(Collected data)
..........
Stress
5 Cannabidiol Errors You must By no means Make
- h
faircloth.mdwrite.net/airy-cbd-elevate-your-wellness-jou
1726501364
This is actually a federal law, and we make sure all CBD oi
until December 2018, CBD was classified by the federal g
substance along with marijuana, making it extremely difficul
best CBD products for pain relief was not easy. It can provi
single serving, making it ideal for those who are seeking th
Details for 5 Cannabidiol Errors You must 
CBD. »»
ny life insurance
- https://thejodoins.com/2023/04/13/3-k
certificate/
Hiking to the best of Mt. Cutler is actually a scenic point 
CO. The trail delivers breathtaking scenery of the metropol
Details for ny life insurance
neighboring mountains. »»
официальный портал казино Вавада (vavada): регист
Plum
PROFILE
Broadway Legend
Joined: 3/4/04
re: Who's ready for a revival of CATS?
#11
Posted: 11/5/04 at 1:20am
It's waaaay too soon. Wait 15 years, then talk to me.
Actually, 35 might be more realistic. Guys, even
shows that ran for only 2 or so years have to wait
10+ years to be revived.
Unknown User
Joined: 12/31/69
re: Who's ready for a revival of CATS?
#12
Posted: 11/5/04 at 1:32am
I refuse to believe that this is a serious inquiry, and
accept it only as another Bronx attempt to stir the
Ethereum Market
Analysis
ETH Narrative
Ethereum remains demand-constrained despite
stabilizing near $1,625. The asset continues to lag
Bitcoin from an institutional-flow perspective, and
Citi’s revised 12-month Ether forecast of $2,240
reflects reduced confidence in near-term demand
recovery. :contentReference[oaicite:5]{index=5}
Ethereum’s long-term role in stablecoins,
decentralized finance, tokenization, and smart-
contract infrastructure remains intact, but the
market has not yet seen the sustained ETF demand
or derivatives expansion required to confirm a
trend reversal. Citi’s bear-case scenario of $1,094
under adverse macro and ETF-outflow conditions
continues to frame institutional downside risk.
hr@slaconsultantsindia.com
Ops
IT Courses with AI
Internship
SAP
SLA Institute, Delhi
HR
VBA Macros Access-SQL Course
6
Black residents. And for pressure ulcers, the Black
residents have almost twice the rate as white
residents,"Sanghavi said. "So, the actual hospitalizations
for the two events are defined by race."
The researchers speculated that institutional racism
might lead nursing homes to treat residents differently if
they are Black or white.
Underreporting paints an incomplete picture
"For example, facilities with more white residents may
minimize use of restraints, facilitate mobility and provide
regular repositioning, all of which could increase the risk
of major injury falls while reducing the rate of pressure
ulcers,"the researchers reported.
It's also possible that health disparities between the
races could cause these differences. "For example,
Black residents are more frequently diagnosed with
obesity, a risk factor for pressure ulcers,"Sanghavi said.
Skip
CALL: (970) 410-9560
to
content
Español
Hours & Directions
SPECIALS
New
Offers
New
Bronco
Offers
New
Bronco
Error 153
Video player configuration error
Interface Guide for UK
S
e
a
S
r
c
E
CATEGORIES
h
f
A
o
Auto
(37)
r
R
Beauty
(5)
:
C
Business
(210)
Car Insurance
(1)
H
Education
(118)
..........
# The problem
Output the complete data exactly as written.

# Written solution
Stress
5 Cannabidiol Errors You must By no means Make
- h
faircloth.mdwrite.net/airy-cbd-elevate-your-wellness-jou
1726501364
This is actually a federal law, and we make sure all CBD oi
until December 2018, CBD was classified by the federal g
substance along with marijuana, making it extremely difficul
best CBD products for pain relief was not easy. It can provi
single serving, making it ideal for those who are seeking th
Details for 5 Cannabidiol Errors You must 
CBD. »»
ny life insurance
- https://thejodoins.com/2023/04/13/3-k
certificate/
Hiking to the best of Mt. Cutler is actually a scenic point 
CO. The trail delivers breathtaking scenery of the metropol
Details for ny life insurance
neighboring mountains. »»
официальный портал казино Вавада (vavada): регист
Plum
PROFILE
Broadway Legend
Joined: 3/4/04
re: Who's ready for a revival of CATS?
#11
Posted: 11/5/04 at 1:20am
It's waaaay too soon. Wait 15 years, then talk to me.
Actually, 35 might be more realistic. Guys, even
shows that ran for only 2 or so years have to wait
10+ years to be revived.
Unknown User
Joined: 12/31/69
re: Who's ready for a revival of CATS?
#12
Posted: 11/5/04 at 1:32am
I refuse to believe that this is a serious inquiry, and
accept it only as another Bronx attempt to stir the
Ethereum Market
Analysis
ETH Narrative
Ethereum remains demand-constrained despite
stabilizing near $1,625. The asset continues to lag
Bitcoin from an institutional-flow perspective, and
Citi’s revised 12-month Ether forecast of $2,240
reflects reduced confidence in near-term demand
recovery. :contentReference[oaicite:5]{index=5}
Ethereum’s long-term role in stablecoins,
decentralized finance, tokenization, and smart-
contract infrastructure remains intact, but the
market has not yet seen the sustained ETF demand
or derivatives expansion required to confirm a
trend reversal. Citi’s bear-case scenario of $1,094
under adverse macro and ETF-outflow conditions
continues to frame institutional downside risk.
hr@slaconsultantsindia.com
Ops
IT Courses with AI
Internship
SAP
SLA Institute, Delhi
HR
VBA Macros Access-SQL Course
6
Black residents. And for pressure ulcers, the Black
residents have almost twice the rate as white
residents,"Sanghavi said. "So, the actual hospitalizations
for the two events are defined by race."
The researchers speculated that institutional racism
might lead nursing homes to treat residents differently if
they are Black or white.
Underreporting paints an incomplete picture
"For example, facilities with more white residents may
minimize use of restraints, facilitate mobility and provide
regular repositioning, all of which could increase the risk
of major injury falls while reducing the rate of pressure
ulcers,"the researchers reported.
It's also possible that health disparities between the
races could cause these differences. "For example,
Black residents are more frequently diagnosed with
obesity, a risk factor for pressure ulcers,"Sanghavi said.
Skip
CALL: (970) 410-9560
to
content
Español
Hours & Directions
SPECIALS
New
Offers
New
Bronco
Offers
New
Bronco
Error 153
Video player configuration error
Interface Guide for UK
S
e
a
S
r
c
E
CATEGORIES
h
f
A
o
Auto
(37)
r
R
Beauty
(5)
:
C
Business
(210)
Car Insurance
(1)
H
Education
(118)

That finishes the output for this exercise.